Answer:
[HI] = 3.55 M
[H₂] = [I₂] = 0.425 M
Explanation:
The strategy here is to calculate Kc given the concentrations at equilibrium.Then we will setup an equilibrium expression in terms of the new concentrations and the amount that will be consumed of HI to reach equilibrium again.
2 HI (g) ⇆ H₂(g) + I₂(g)
Kc = [H₂][I₂]/[HI]² = 0.325 x 0.325 / 2.75² = 0.014
To account for the new equilibrium after adding 1.oo mol HI lets use the following table to make it easy for us.
mol HI H₂ I₂
Initially 3.75 0.325 0.325
Change -2x + x + x
Equilibrium 3.75 - 2x 0.325 + x 0.325 + x
These quantities at equilibrium has to obey the expression for Kc previously calculated. (Note we do not have to concern ourselves with calculating concentrations or switching to moles since the volume is 1 and M= mol/L)

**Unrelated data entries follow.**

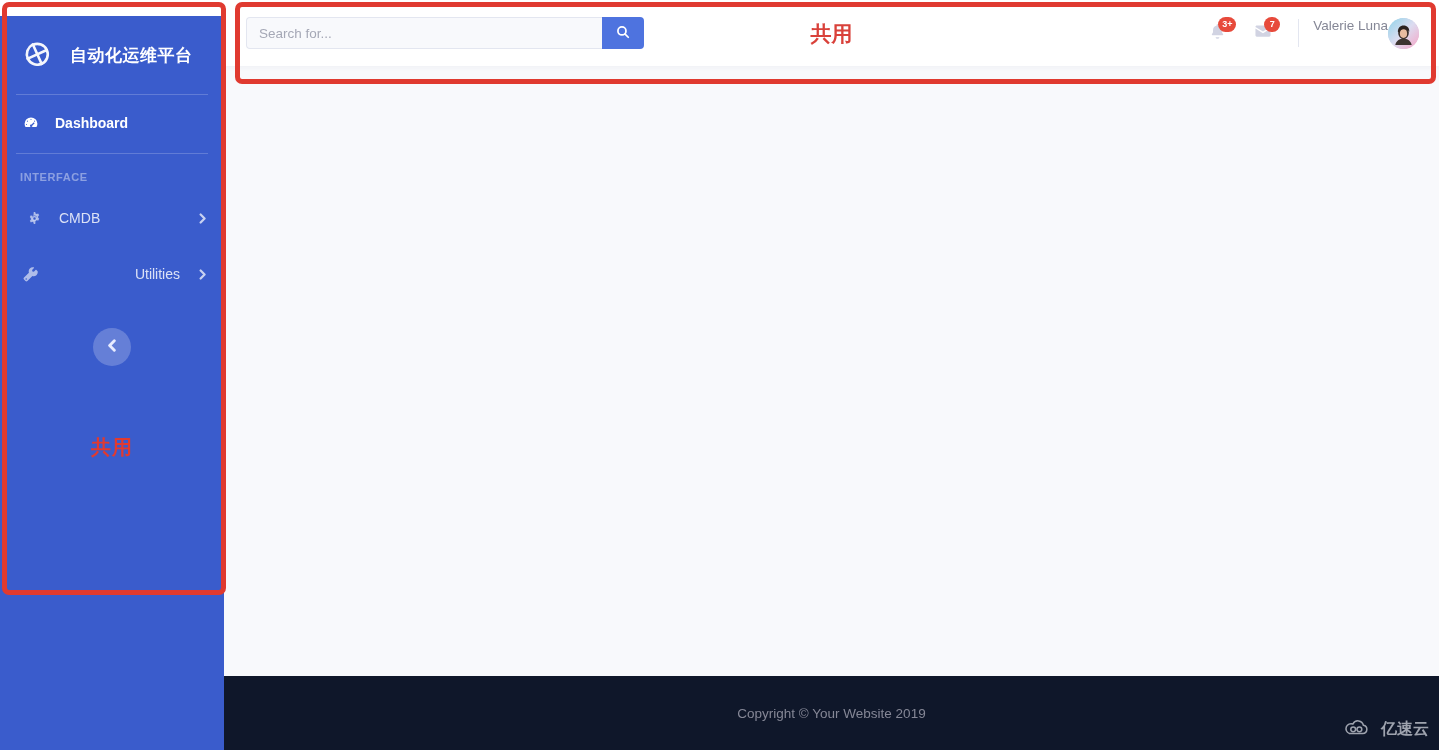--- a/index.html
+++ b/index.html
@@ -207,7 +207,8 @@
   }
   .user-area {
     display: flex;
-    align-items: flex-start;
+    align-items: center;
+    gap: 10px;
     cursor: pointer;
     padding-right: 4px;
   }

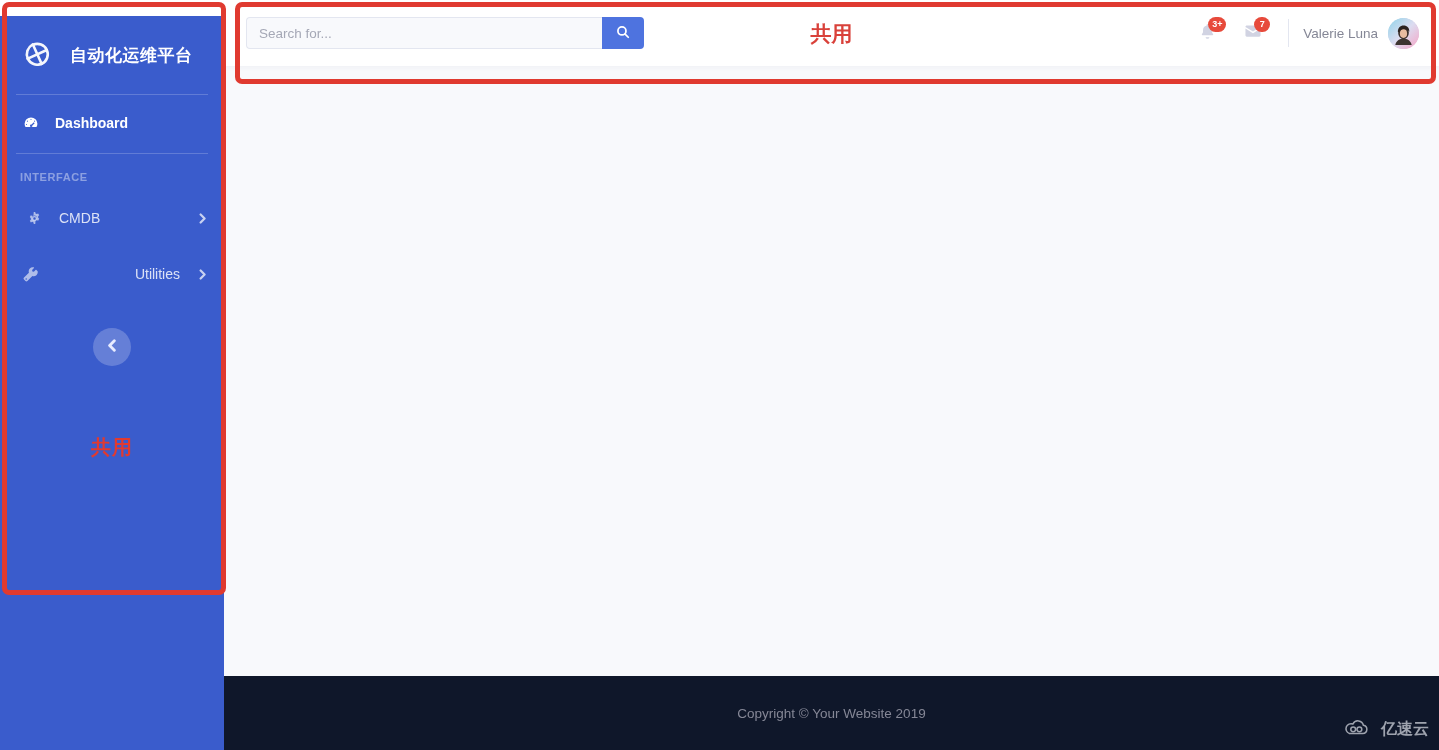--- a/index.html
+++ b/index.html
@@ -81,7 +81,7 @@
     opacity: .85;
   }
   .nav-heading {
-    padding: 0 16px 0 20px;
+    padding: 0 16px 0 26px;
     font-size: 11px;
     font-weight: bold;
     letter-spacing: .6px;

We obtain the following equation:
(0.325 + x)² / (3.75 - 2x)² = 0.014
Taking square roots to both sides of this equation
( 0.325 + x )² / (3.75 - 2x) = 0.118
Solving for x we get the value of x = 0.10
Therefore the new equilibrium concentrations will be
[HI] = (3.75 - 0.20) M = 3.55 M
[H₂] = [I₂] = (0.325 + 0.10) M = 0.425 M
This answer can be checked by placing these values into the Kc. When we do it we get 0.014, so the answer is correct.